Willie Nelson at the Santa Barbara Bowl

Veteran Country Singer Teams Up with Ryan Bingham


Willie Nelson’s “Whiskey River” has been flowing through the Santa Barbara Bowl on a nearly annual basis for years now, and Nelson and his band began their set with it last Thursday night. A big cheer went up into the night air with it, almost as if the last Nelson concert had never ended and the next one would soon begin. He may be even older and more beat-up than his ragged Martin guitar (lovingly dubbed “Trigger”), but Nelson’s voice remains smooth and powerful, the perfect analogue to the brown liquor that he hymns about so frequently, only without the hangover. He sang “Funny How Time Slips Away” and decorated it with a sublime guitar solo, then plunged from there into two of his most revered classics, “Crazy” and “Nightlife.”

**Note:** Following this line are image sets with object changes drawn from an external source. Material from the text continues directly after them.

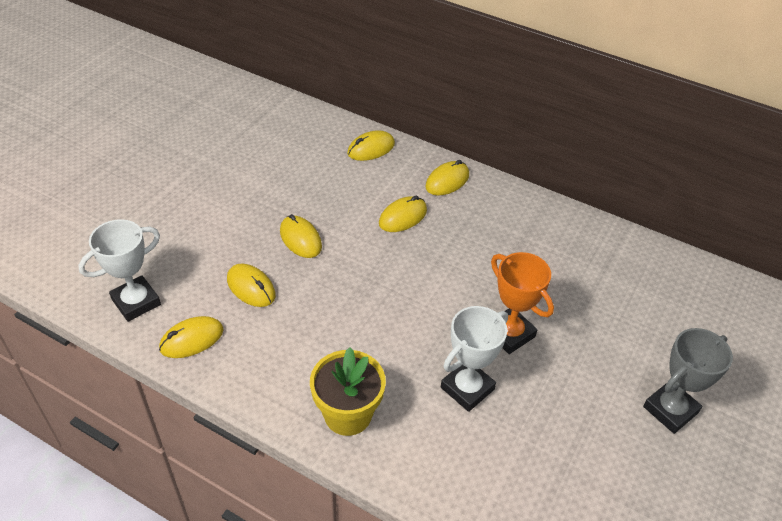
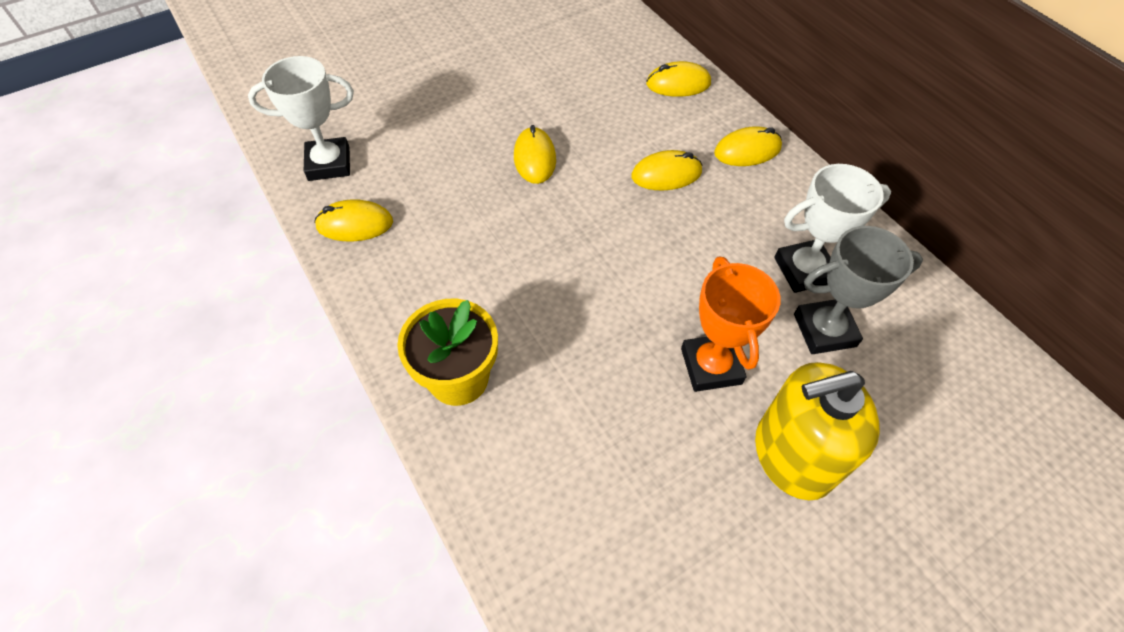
camera: 30 degrees right, 10 degrees up
yellow mouse [227,263,276,307] -> none
white trophy [441,306,508,412] -> white trophy moved to [774,164,891,293]
grey trophy [643,328,733,434] -> grey trophy moved to [794,226,923,354]
none -> yellow soap dispenser [755,362,880,500]

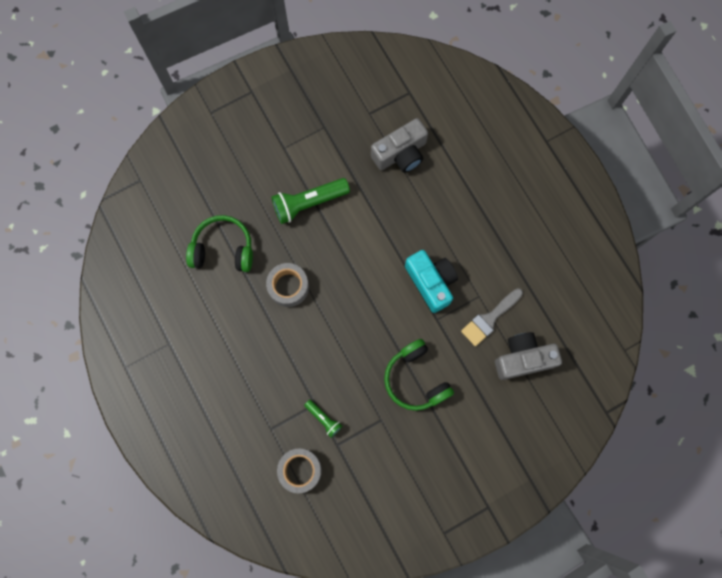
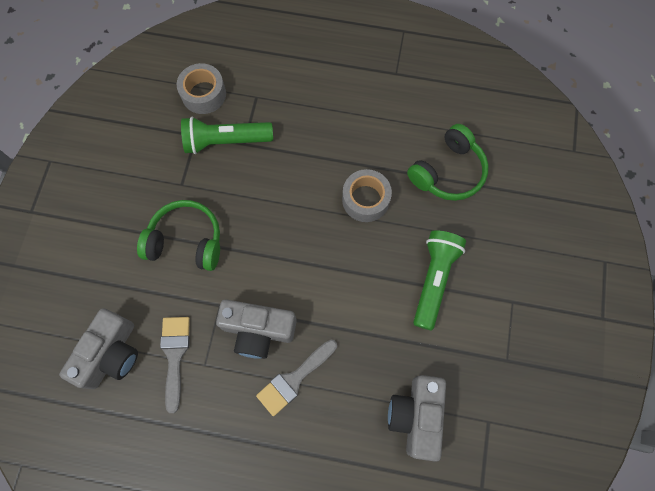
camera: 130 degrees right, 5 degrees down
green flashlight [304,400,342,438] -> green flashlight [181,117,273,154], size x1.90
turquoise camera [405,250,458,313] -> grey camera [216,299,297,359]
none -> grey brush [256,340,337,416]

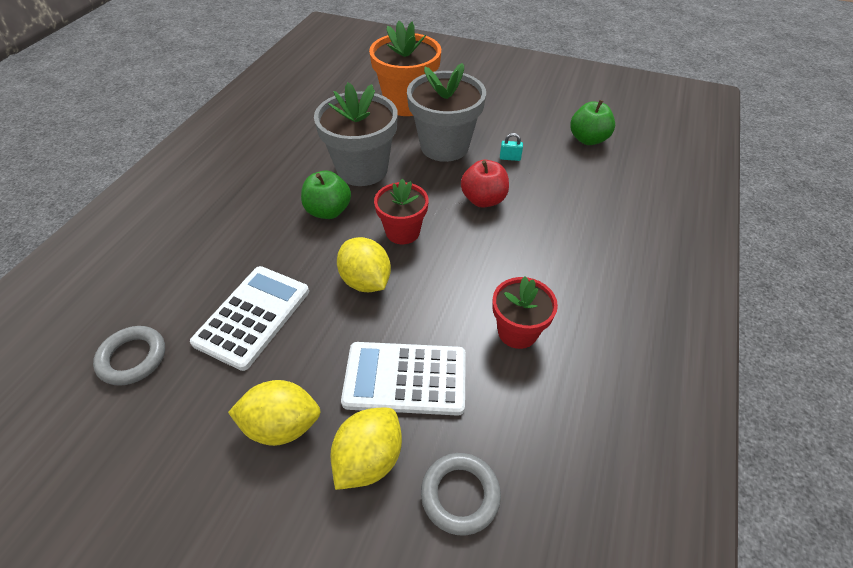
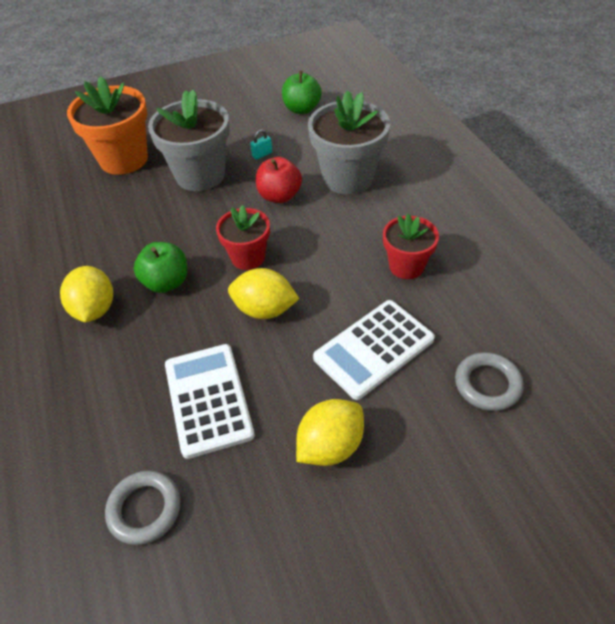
camera: 40 degrees left, 0 degrees up
grey flower pot [314,82,398,186] -> grey flower pot moved to [308,90,390,194]
yellow lemon [330,408,402,490] -> yellow lemon moved to [60,266,113,322]

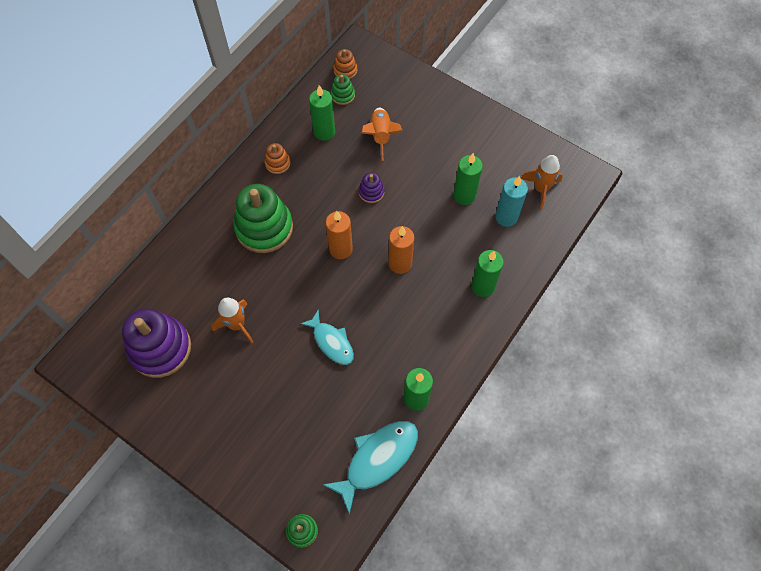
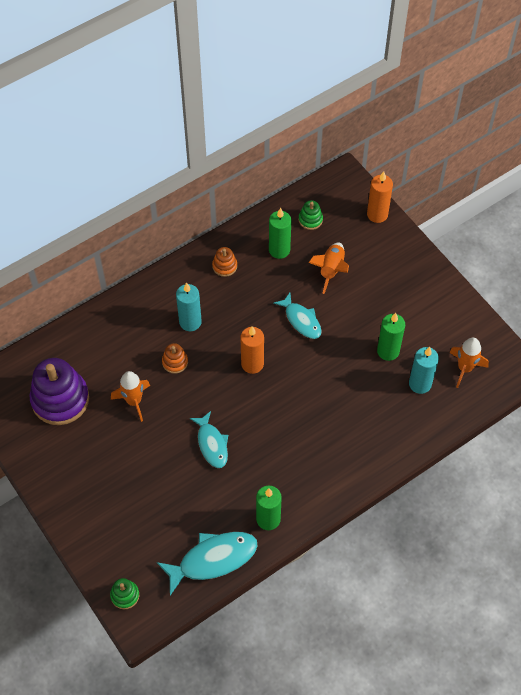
camera: 20 degrees right, 5 degrees down
green stacking toy [233,184,293,253] -> turquoise candle [176,283,202,331]
orange stacking toy [333,49,357,79] -> orange stacking toy moved to [162,343,188,374]
purple stacking toy [359,172,384,203] -> turquoise fish [273,293,322,339]
orange candle [389,226,414,274] -> orange candle moved to [367,171,393,223]
green candle [471,250,504,297] -> none

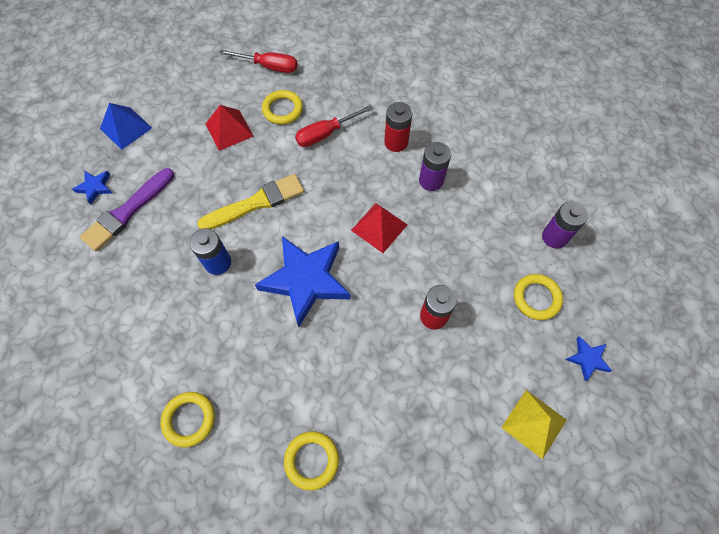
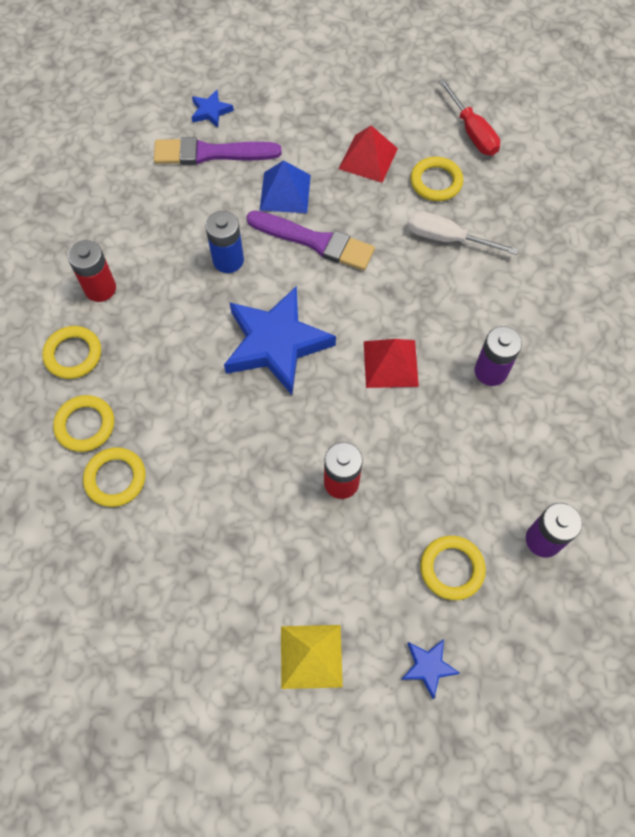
camera: 50 degrees right, 0 degrees up
blue pyramid [100,103,152,150] -> blue pyramid moved to [260,160,311,213]
yellow brush [197,174,304,229] -> purple brush [247,211,375,271]
red screwdriver [295,105,373,147] -> white screwdriver [408,211,518,255]
red battery [384,102,412,152] -> red battery moved to [68,240,116,302]
none -> yellow ring [53,395,114,452]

In a red bandana, one of many that he wore before tossing them to the crowd, Nelson used his first substantial break to introduce the band: standup drummer Paul English, bass player Bee Spears, Nelson’s sister Bobbie on piano, English’s younger brother, Billy, on percussion, and harmonica man Mickey Raphael. From there it was a cavalcade of memories, as Nelson worked through the most familiar numbers in his songbook, tracing his roots with two by Hank Williams, acknowledging his peers with a shout-out and a cover for Waylon Jennings, and finally going all the way back to his own breakthrough album, Red Headed Stranger, for a slow and dreamy version of “Blue Eyes Cryin’ in the Rain.”

Perhaps the night’s most poignant moment came on a relatively recent song that was written as a personal joke. “Superman” dates from Nelson’s treatment for exhaustion, circa 2007, and makes light of the star’s penchant for believing that he can do anything for as long as he wants. It provoked a great deal of good-natured laughter from the sympathetic crowd, many of whom are confronting aging with the same mixed feelings the artist portrays so well. A rousing “I Saw the Light” gave Nelson one last shot at tearing off a memorable guitar solo and he took it, easily delivering another of his jazzy riffs.